We transfer the template to the laminated panel. Cut the hole with a jigsaw, round it with a file. We lay the board as usual, close the gap with a decorative overlay. Done!

If the pipes are far away from the wall, it is more convenient to use another method. We cut the panel with the holes across so that the pipes are exactly in the middle. We fasten the two halves together with building glue. The algorithm can be seen in the diagram below.

In the doorway

For the door to close unobstructed, it is necessary that the distance between it and the surface of the laminate be at least 3 mm. It is better to find out before starting the installation. Add the thickness of the substrate and the laminated panel, and subtract the resulting number from the distance between the door and the base of the floor. Less than 3 mm left? Then choose one of two ways to solve the problem:

  • trim the door. The door leaf is removed and trimmed so that the panel fits. Be careful: keep the dimensions. If you remove the excess, there will be no chance to improve,
  • trim the laminate. The lamella is cut so that it does not come into contact with the doorway, and a margin of 5 mm is preserved near the walls. It is simpler, but the result is less aesthetic.

Plinth Installation

The baseboard is installed at the final stage of decoration. Before installation, it must be cut at an angle of 90 °: this will ensure the strength of the joints. You do not need to adjust all the trims immediately: it is better to do this during fastening. When one element is fixed, the next one is joined with it, and only then it is attached.

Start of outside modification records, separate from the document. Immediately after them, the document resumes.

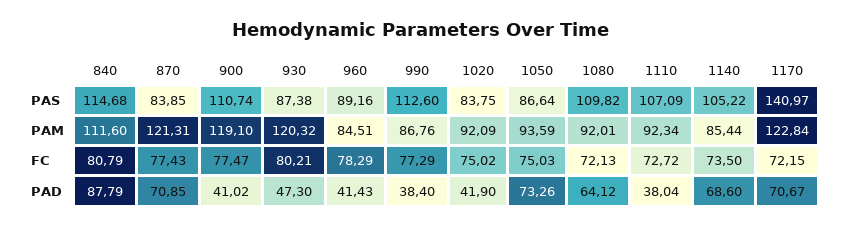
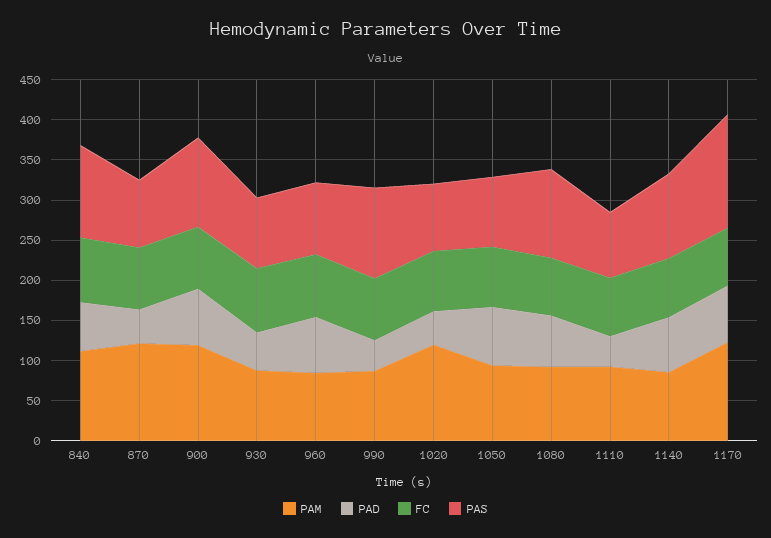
  {
    "PAS": {
      "840": 114.68,
      "870": 83.85,
      "900": 110.74,
      "930": 87.38,
      "960": 89.16,
      "990": 112.6,
      "1020": 83.75,
      "1050": 86.64,
      "1080": 109.82,
-     "1110": 107.09,
+     "1110": 80,
      "1140": 105.22,
      "1170": 140.97
    },
    "PAM": {
      "840": 111.6,
      "870": 121.31,
      "900": 119.1,
-     "930": 120.32,
+     "930": 90,
      "960": 84.51,
      "990": 86.76,
-     "1020": 92.09,
+     "1020": 120,
      "1050": 93.59,
      "1080": 92.01,
      "1110": 92.34,
      "1140": 85.44,
      "1170": 122.84
    },
    "FC": {
      "840": 80.79,
      "870": 77.43,
      "900": 77.47,
      "930": 80.21,
      "960": 78.29,
      "990": 77.29,
      "1020": 75.02,
      "1050": 75.03,
      "1080": 72.13,
      "1110": 72.72,
      "1140": 73.5,
      "1170": 72.15
    },
    "PAD": {
-     "840": 87.79,
+     "840": 60,
-     "870": 70.85,
+     "870": 40,
-     "900": 41.02,
+     "900": 70,
      "930": 47.3,
-     "960": 41.43,
+     "960": 70,
      "990": 38.4,
      "1020": 41.9,
      "1050": 73.26,
      "1080": 64.12,
      "1110": 38.04,
      "1140": 68.6,
      "1170": 70.67
    }
  }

It is impossible to fix the baseboard to the laminate itself. It is fixed to the wall. How to fix the profile depends on what material it is made of. If you choose a laminated version from MDF, look at the back side - there should be a groove. A special clip is attached to the wall, the profile itself sits on it. Joints are coated with glue. Be careful: if you try to fix the baseboard several times without success, the grooves will loosen.

For work in corners the miter box is used. The profile is inserted by the side closest to the user, and the edge is located at the bottom of the tool. Then the baguette is cut at an angle of 45 °. Hold the plinth firmly during cutting, otherwise the seam will be uneven, and during the joining, a gap will appear that cannot be sealed.

Before attaching the corner, check that the elements fit snugly. If everything is done correctly, there will be no gaps.